Oh, shoot!
Dick Cheney is basically a decent man, a guy who loves his wife, daughters and country, but the man described by many as one of the most influential vice presidents in modern history is in a heap of trouble, and were not just talking about his possible involvement in the CIA leak case.
In fact, what Mr. Cheney did in Texas on Saturday accidentally shooting one of his two-legged friends during a hunting trip is worse than what Vice President Spiro Agnew did in 1973 (tax evasion), and its almost as bizarre as what Vice President Aaron Burr did in 1804 (killed Alexander Hamilton in a duel).
Had Mr. Cheney been more careful on the quail hunting trip (and he should have purchased the required stamp for his hunting license; hes an oilman, he can afford the seven bucks), his pal Harry Whittington would not have been shot and critically injured.

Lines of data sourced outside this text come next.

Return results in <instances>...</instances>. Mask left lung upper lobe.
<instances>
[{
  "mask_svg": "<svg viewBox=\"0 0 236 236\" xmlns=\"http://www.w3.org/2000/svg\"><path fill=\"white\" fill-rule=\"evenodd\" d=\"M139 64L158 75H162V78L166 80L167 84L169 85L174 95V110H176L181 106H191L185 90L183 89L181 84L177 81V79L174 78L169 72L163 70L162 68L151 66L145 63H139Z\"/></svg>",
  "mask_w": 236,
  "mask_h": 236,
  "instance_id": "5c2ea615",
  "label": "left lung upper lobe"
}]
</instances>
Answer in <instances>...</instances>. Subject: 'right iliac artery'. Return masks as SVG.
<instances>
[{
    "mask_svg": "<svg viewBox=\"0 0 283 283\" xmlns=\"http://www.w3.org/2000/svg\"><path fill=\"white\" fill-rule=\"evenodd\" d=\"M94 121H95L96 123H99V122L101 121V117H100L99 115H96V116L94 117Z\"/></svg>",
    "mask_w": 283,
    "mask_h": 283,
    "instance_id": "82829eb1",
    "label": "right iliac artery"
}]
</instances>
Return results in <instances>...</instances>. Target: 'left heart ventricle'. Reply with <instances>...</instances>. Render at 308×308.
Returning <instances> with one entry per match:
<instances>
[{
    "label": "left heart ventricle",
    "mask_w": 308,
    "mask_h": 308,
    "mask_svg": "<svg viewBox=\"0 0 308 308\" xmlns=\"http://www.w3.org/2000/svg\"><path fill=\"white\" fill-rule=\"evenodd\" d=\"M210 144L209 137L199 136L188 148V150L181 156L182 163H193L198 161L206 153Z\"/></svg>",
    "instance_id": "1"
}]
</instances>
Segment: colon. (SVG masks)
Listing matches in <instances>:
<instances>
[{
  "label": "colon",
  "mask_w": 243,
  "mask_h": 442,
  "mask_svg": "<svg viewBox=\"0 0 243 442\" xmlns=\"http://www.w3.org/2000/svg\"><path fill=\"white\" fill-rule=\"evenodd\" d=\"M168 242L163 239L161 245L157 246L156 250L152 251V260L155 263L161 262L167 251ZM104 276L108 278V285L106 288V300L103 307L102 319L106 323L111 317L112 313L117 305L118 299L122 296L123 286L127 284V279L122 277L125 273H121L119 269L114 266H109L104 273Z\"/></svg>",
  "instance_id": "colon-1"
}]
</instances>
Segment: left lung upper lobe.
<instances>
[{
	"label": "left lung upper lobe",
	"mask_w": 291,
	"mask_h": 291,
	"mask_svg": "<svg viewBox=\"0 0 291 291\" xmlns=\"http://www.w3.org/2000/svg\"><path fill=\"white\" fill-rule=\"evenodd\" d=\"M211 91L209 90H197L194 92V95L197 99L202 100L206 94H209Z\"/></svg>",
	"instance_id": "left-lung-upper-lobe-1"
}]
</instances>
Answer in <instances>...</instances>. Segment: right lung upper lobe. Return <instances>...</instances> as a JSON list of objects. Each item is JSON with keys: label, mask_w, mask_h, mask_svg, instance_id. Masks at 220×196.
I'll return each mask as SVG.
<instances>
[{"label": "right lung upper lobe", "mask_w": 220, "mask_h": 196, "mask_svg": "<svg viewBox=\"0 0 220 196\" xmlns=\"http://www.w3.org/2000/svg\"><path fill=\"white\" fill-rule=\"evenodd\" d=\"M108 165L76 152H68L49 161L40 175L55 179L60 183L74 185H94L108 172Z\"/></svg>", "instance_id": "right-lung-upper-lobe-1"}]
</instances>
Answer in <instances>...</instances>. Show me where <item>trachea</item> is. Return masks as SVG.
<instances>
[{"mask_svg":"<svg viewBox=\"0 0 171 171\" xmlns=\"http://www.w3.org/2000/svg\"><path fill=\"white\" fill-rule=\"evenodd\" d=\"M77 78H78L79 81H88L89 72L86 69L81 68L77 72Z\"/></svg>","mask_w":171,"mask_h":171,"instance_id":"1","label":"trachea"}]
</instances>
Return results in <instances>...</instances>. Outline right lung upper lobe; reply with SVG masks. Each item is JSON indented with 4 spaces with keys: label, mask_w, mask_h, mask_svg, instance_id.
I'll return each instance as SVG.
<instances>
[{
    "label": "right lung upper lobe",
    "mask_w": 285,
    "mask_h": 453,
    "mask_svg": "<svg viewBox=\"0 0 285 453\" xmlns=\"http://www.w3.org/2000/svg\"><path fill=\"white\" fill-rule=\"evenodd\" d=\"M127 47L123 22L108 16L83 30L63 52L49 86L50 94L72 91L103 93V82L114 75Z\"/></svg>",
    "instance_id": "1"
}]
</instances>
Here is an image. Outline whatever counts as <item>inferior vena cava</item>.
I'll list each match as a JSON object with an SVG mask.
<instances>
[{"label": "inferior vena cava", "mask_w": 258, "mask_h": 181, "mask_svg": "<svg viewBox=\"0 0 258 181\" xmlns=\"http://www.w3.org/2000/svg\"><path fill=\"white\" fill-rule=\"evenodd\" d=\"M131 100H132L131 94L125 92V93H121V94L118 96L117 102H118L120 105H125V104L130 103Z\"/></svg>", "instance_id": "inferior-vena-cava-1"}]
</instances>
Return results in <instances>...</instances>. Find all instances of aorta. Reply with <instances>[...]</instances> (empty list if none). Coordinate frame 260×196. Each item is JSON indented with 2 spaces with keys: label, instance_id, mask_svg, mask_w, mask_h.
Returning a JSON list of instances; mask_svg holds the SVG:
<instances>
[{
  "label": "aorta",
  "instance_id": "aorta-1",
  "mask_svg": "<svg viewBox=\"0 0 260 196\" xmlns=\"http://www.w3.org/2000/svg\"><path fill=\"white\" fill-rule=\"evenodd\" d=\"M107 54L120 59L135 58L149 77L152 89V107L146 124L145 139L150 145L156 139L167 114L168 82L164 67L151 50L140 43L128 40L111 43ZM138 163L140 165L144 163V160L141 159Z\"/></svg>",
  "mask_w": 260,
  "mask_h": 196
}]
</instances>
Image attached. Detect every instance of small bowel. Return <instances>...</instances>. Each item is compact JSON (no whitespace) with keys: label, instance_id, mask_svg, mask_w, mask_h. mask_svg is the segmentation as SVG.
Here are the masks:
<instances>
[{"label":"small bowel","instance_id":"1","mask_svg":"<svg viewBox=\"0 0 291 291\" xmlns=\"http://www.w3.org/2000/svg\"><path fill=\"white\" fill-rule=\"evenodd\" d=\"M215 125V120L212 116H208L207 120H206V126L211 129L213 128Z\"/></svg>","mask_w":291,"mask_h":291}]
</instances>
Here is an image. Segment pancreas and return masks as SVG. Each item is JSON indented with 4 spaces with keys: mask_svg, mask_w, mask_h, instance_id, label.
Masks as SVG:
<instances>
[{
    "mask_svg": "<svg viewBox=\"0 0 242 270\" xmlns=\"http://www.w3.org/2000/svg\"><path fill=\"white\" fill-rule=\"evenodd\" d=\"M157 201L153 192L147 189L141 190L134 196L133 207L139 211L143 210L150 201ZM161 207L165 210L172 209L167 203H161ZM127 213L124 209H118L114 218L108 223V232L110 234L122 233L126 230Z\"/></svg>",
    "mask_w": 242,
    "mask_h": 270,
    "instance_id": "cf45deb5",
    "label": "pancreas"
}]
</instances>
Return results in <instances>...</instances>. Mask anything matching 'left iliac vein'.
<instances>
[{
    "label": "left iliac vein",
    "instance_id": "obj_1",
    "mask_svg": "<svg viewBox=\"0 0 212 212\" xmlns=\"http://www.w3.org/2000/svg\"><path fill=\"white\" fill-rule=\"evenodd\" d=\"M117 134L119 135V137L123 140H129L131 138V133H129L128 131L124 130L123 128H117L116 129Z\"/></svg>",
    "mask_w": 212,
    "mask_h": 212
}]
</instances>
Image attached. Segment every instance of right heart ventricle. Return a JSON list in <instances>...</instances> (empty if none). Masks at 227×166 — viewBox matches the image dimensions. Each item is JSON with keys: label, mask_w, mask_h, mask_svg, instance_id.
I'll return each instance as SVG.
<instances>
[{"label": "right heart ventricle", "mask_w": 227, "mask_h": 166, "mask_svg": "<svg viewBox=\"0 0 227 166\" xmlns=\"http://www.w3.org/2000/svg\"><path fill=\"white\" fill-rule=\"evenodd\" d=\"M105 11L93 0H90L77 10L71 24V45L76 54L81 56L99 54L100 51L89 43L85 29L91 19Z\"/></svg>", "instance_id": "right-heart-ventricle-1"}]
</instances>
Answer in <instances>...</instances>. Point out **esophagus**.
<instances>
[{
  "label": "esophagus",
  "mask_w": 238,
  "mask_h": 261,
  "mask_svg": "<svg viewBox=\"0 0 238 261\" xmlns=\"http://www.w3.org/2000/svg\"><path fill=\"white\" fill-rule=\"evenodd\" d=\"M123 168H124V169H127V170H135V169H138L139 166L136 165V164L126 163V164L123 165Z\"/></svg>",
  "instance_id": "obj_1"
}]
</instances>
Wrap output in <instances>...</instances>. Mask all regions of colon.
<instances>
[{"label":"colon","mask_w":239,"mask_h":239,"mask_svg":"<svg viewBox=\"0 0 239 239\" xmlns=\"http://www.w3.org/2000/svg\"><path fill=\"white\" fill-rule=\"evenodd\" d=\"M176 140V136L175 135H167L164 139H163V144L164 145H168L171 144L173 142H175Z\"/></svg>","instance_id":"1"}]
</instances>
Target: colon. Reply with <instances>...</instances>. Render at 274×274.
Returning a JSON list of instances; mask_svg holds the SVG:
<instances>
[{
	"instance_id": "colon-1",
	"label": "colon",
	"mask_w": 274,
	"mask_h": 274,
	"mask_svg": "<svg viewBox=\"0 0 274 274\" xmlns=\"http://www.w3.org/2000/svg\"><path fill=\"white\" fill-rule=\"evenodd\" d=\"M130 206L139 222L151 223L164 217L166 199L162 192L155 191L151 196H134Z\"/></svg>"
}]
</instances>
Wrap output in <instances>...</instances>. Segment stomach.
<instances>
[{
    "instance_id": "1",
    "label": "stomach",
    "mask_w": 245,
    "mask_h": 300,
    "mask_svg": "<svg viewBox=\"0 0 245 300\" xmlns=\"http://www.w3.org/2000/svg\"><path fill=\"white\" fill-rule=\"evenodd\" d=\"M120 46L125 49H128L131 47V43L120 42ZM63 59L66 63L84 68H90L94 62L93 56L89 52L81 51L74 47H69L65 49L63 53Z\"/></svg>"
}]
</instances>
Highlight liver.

Now, though, if President Bush wants to dispense with loyalty and cut his losses by picking a less controversial vice president, he should look no further than his secretary of state. Condoleezza Rice would be an excellent choice, and as veep she would be heir apparent for the Republican presidential nomination in 2008.
But if Mr. Bush wants to tap a less conventional person as his heartbeat away from the presidency, we offer these three contenders, for starters.
Charlton Heston: The once-magnificent actor and ex-NRA president no longer has all his marbles. Hes perfect for the job.
Britney Spears: The pop singer who drives with her baby on her lap is obviously missing a few marbles. Shes also fit to fill Mr. Cheneys shoes.
Joan Krajewski: The soon-to-be retired Philadelphia city councilwoman sure knows how to shoot from the hip.
Meanwhile, we the people should be grateful that Mr. Cheney is the stealth vice president. As long as he continues to run the country from his Undisclosed Location, America is safe. Well, almost.